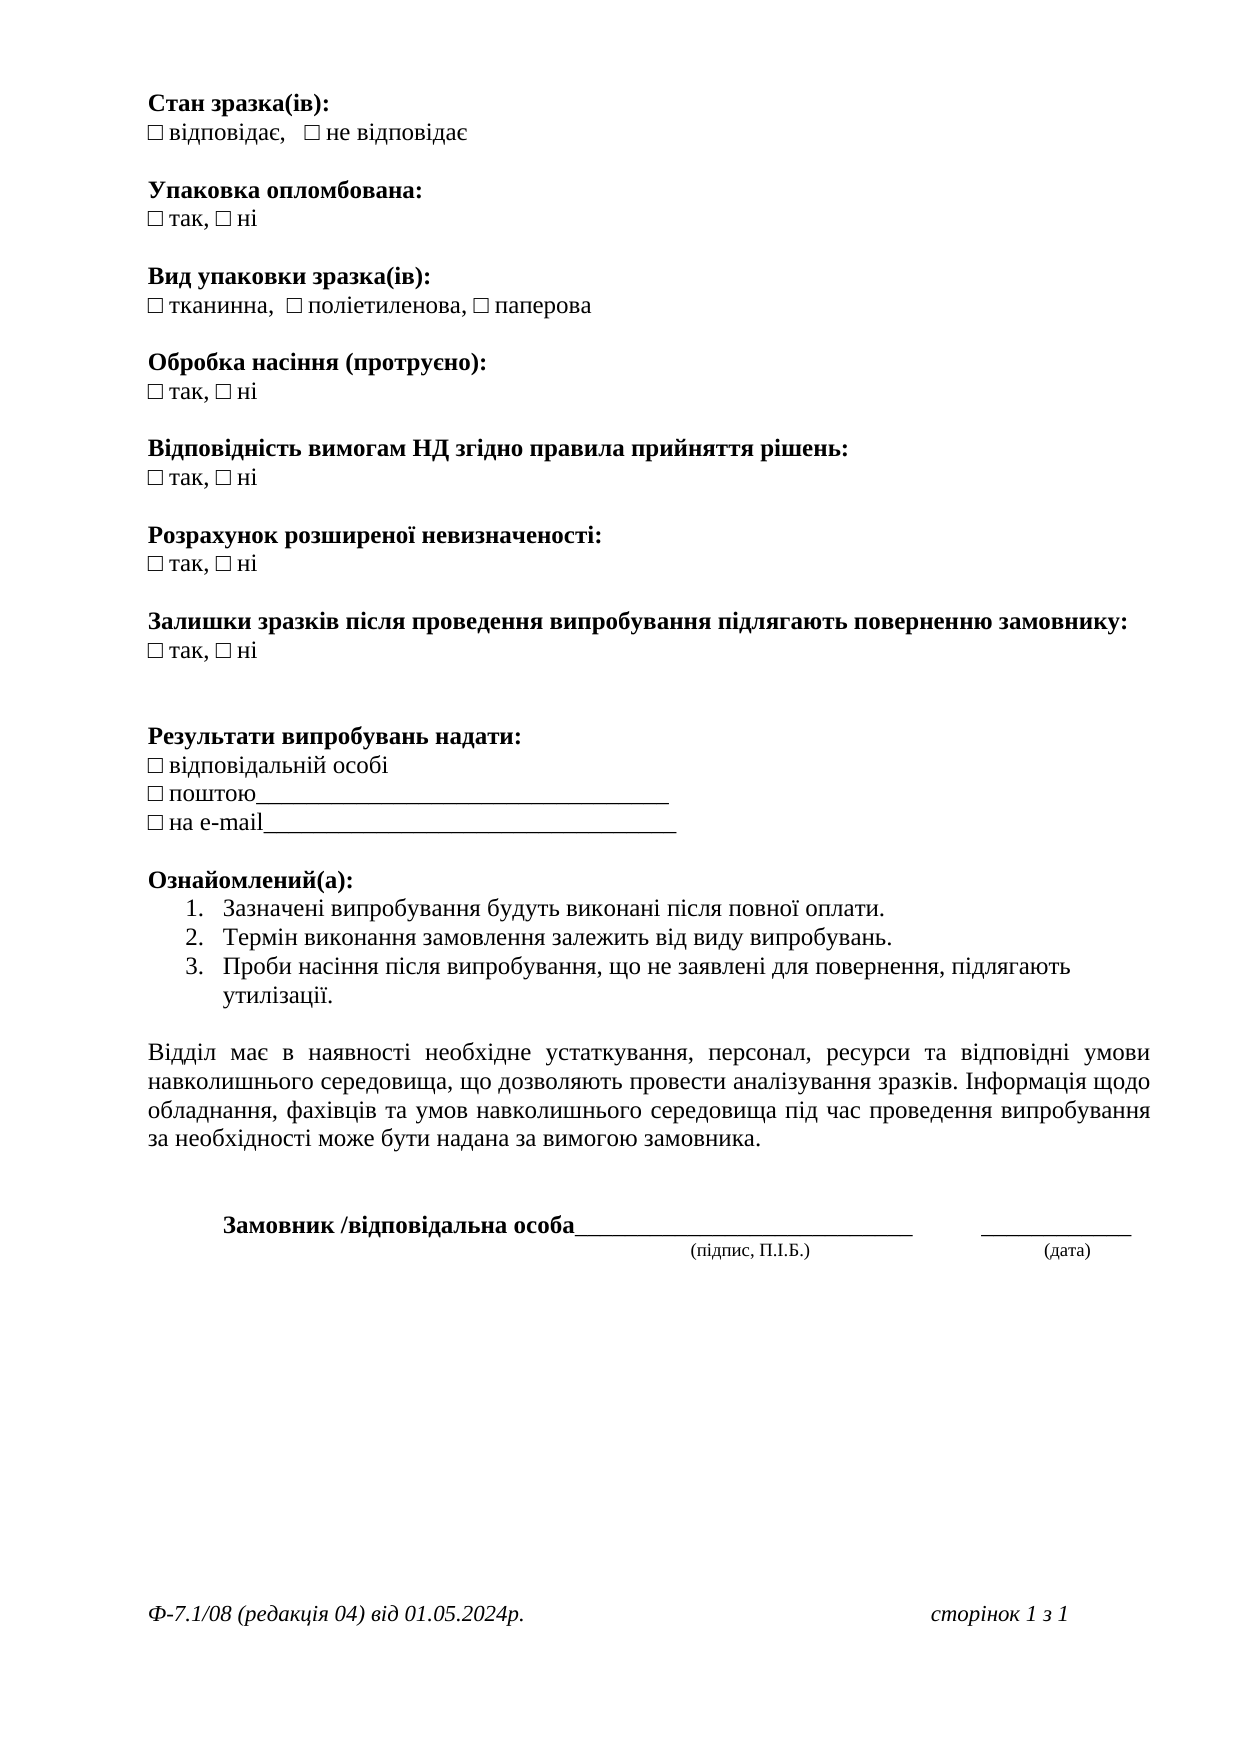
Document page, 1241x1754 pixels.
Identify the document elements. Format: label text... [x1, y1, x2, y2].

text Розрахунок розширеної невизначеності: [148, 520, 1152, 548]
text □ поштою_________________________________ [148, 778, 1152, 807]
text □ так, □ ні [148, 376, 1152, 405]
text Залишки зразків після проведення випробування підлягають поверненню замовнику: [148, 606, 1152, 635]
text □ відповідальній особі [148, 750, 1152, 778]
text □ на e-mail_________________________________ [148, 807, 1152, 836]
text Відповідність вимогам НД згідно правила прийняття рішень: [148, 433, 1152, 462]
text □ тканинна, □ поліетиленова, □ паперова [148, 290, 1152, 318]
text Стан зразка(ів): [148, 88, 1152, 117]
text □ так, □ ні [148, 203, 1152, 232]
text □ так, □ ні [148, 635, 1152, 663]
text Обробка насіння (протруєно): [148, 347, 1152, 376]
text Ознайомлений(а): [148, 865, 1152, 893]
list Зазначені випробування будуть виконані після повної оплати. [185, 893, 1152, 922]
text Вид упаковки зразка(ів): [148, 261, 1152, 290]
list Замовник /відповідальна особа___________________________ ____________ [223, 1210, 1152, 1238]
text Результати випробувань надати: [148, 721, 1152, 750]
text Упаковка опломбована: [148, 175, 1152, 203]
text Відділ має в наявності необхідне устаткування, персонал, ресурси та відповідні умови навколишнього середовища, що дозволяють провести аналізування зразків. Інформація щодо обладнання, фахівців та умов навколишнього середовища під час проведення випробування за необхідності може бути надана за вимогою замовника. [148, 1037, 1152, 1152]
list Проби насіння після випробування, що не заявлені для повернення, підлягають утилізації. [185, 951, 1152, 1008]
text □ так, □ ні [148, 462, 1152, 491]
text □ відповідає, □ не відповідає [148, 117, 1152, 146]
list Термін виконання замовлення залежить від виду випробувань. [185, 922, 1152, 951]
list (підпис, П.І.Б.) (дата) [223, 1238, 1152, 1260]
text □ так, □ ні [148, 548, 1152, 577]
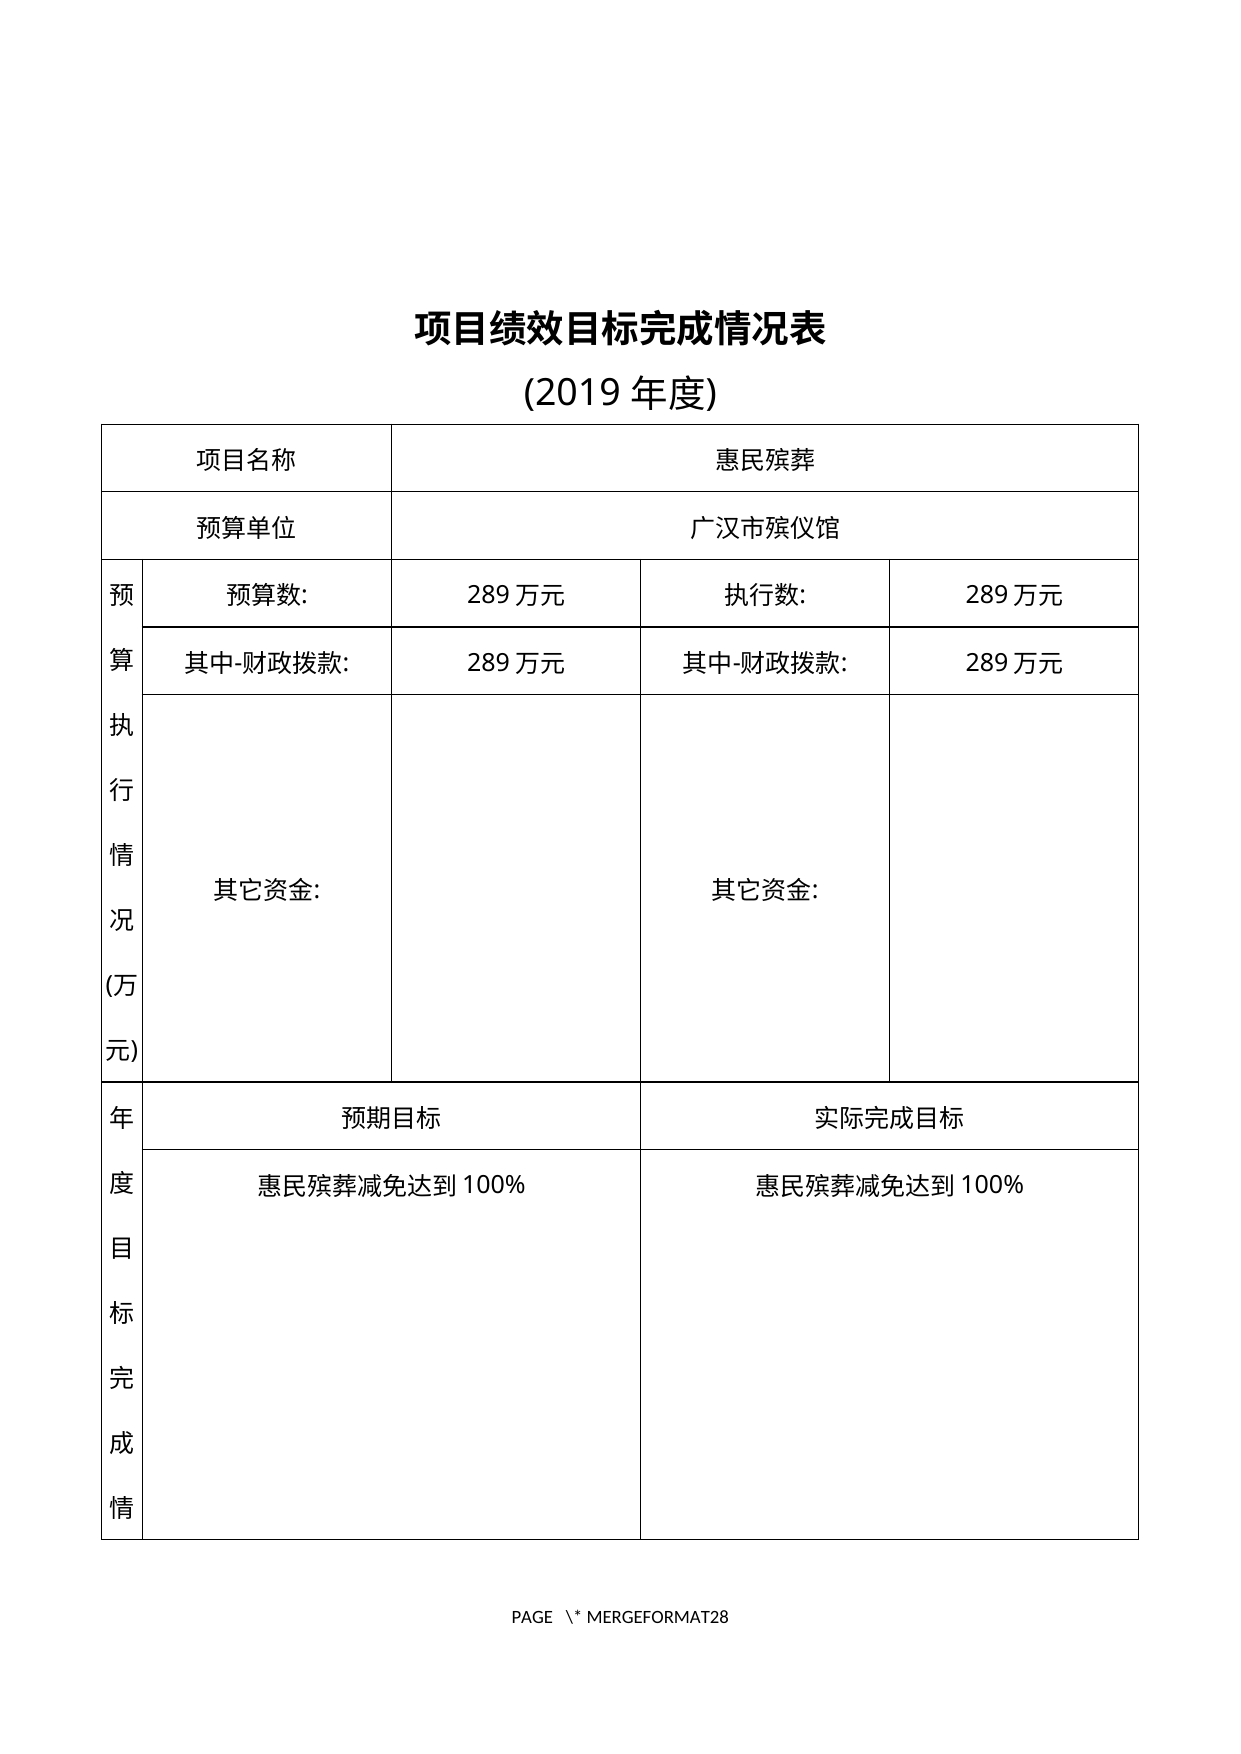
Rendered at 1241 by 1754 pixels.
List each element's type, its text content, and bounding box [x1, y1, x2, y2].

table_header 项目绩效目标完成情况表 (2019 年度) [101, 292, 1139, 423]
table_cell 289万元 [890, 560, 1138, 626]
table_cell 年度目标完成情况 [102, 1083, 142, 1539]
table_cell 实际完成目标 [641, 1083, 1138, 1149]
table_cell 其它资金: [641, 695, 889, 1081]
table_cell 其中-财政拨款: [641, 628, 889, 694]
table_cell 执行数: [641, 560, 889, 626]
table_cell 预期目标 [143, 1083, 640, 1149]
table_cell 289万元 [890, 628, 1138, 694]
table_cell 其中-财政拨款: [143, 628, 391, 694]
table_cell 惠民殡葬减免达到100% [641, 1150, 1138, 1539]
table_cell 惠民殡葬减免达到100% [143, 1150, 640, 1539]
table_cell 289万元 [392, 628, 640, 694]
table_cell 预算单位 [102, 492, 391, 559]
table_cell 广汉市殡仪馆 [392, 492, 1138, 559]
table_cell [890, 695, 1138, 1081]
table_cell 预算数: [143, 560, 391, 626]
table_cell 289万元 [392, 560, 640, 626]
table_cell 其它资金: [143, 695, 391, 1081]
table_cell [392, 695, 640, 1081]
table_cell 项目名称 [102, 425, 391, 491]
table_cell 预算执行情况(万元) [102, 560, 142, 1081]
table_cell 惠民殡葬 [392, 425, 1138, 491]
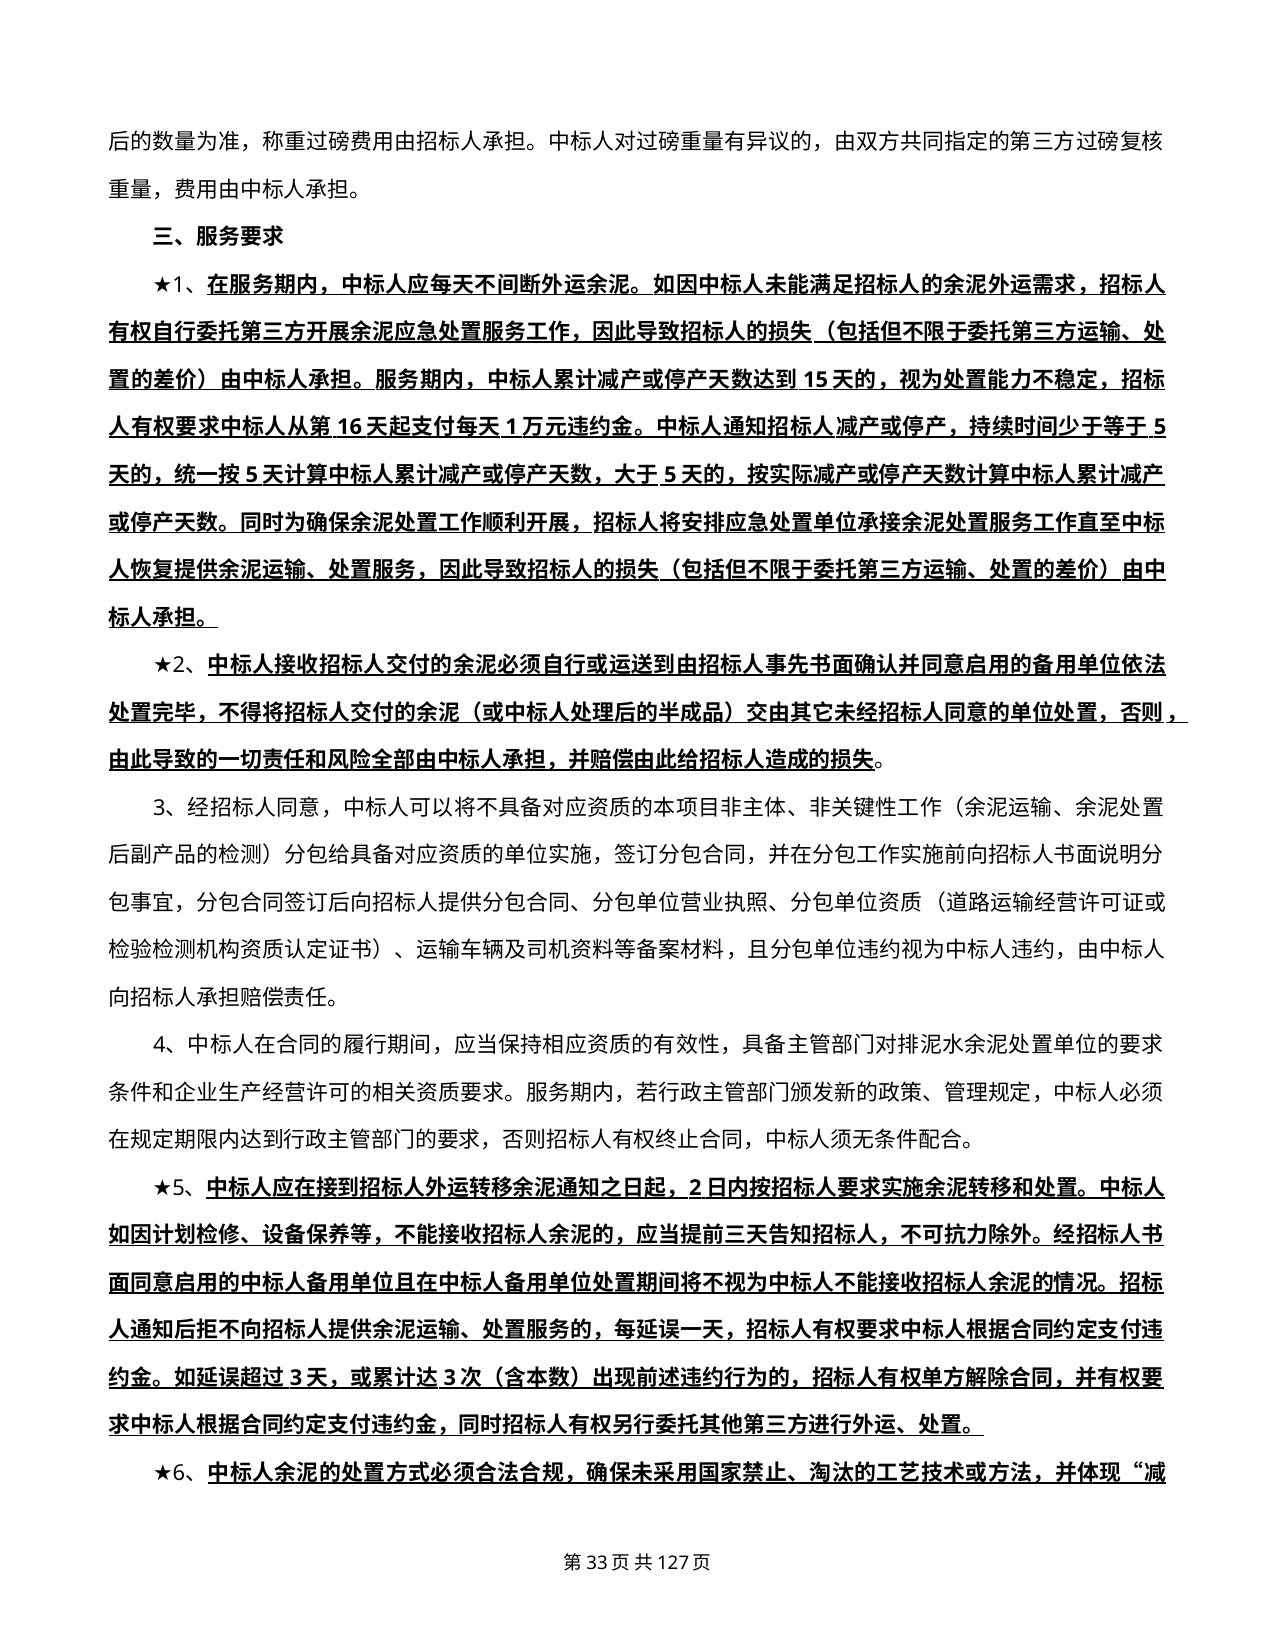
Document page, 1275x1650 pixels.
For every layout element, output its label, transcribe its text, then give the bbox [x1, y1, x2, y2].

text ★5、中标人应在接到招标人外运转移余泥通知之日起，2日内按招标人要求实施余泥转移和处置。中标人如因计划检修、设备保养等，不能接收招标人余泥的，应当提前三天告知招标人，不可抗力除外。经招标人书面同意启用的中标人备用单位且在中标人备用单位处置期间将不视为中标人不能接收招标人余泥的情况。招标人通知后拒不向招标人提供余泥运输、处置服务的，每延误一天，招标人有权要求中标人根据合同约定支付违约金。如延误超过3天，或累计达3次（含本数）出现前述违约行为的，招标人有权单方解除合同，并有权要求中标人根据合同约定支付违约金，同时招标人有权另行委托其他第三方进行外运、处置。 [109, 1170, 1166, 1439]
text ★1、在服务期内，中标人应每天不间断外运余泥。如因中标人未能满足招标人的余泥外运需求，招标人有权自行委托第三方开展余泥应急处置服务工作，因此导致招标人的损失（包括但不限于委托第三方运输、处置的差价）由中标人承担。服务期内，中标人累计减产或停产天数达到15天的，视为处置能力不稳定，招标人有权要求中标人从第16天起支付每天1万元违约金。中标人通知招标人减产或停产，持续时间少于等于5天的，统一按5天计算中标人累计减产或停产天数，大于5天的，按实际减产或停产天数计算中标人累计减产或停产天数。同时为确保余泥处置工作顺利开展，招标人将安排应急处置单位承接余泥处置服务工作直至中标人恢复提供余泥运输、处置服务，因此导致招标人的损失（包括但不限于委托第三方运输、处置的差价）由中标人承担。 [109, 267, 1166, 631]
text 4、中标人在合同的履行期间，应当保持相应资质的有效性，具备主管部门对排泥水余泥处置单位的要求条件和企业生产经营许可的相关资质要求。服务期内，若行政主管部门颁发新的政策、管理规定，中标人必须在规定期限内达到行政主管部门的要求，否则招标人有权终止合同，中标人须无条件配合。 [109, 1027, 1166, 1154]
text ★2、中标人接收招标人交付的余泥必须自行或运送到由招标人事先书面确认并同意启用的备用单位依法处置完毕，不得将招标人交付的余泥（或中标人处理后的半成品）交由其它未经招标人同意的单位处置，否则，由此导致的一切责任和风险全部由中标人承担，并赔偿由此给招标人造成的损失。 [109, 647, 1166, 774]
text 三、服务要求 [109, 219, 1166, 251]
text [109, 1455, 1166, 1487]
text 3、经招标人同意，中标人可以将不具备对应资质的本项目非主体、非关键性工作（余泥运输、余泥处置后副产品的检测）分包给具备对应资质的单位实施，签订分包合同，并在分包工作实施前向招标人书面说明分包事宜，分包合同签订后向招标人提供分包合同、分包单位营业执照、分包单位资质（道路运输经营许可证或检验检测机构资质认定证书）、运输车辆及司机资料等备案材料，且分包单位违约视为中标人违约，由中标人向招标人承担赔偿责任。 [109, 789, 1166, 1011]
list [109, 124, 1166, 203]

• • • • •

JOB – Only the number is wanted: how many lines in the listing contain the word "зразків"?

ANSWER BOX – 2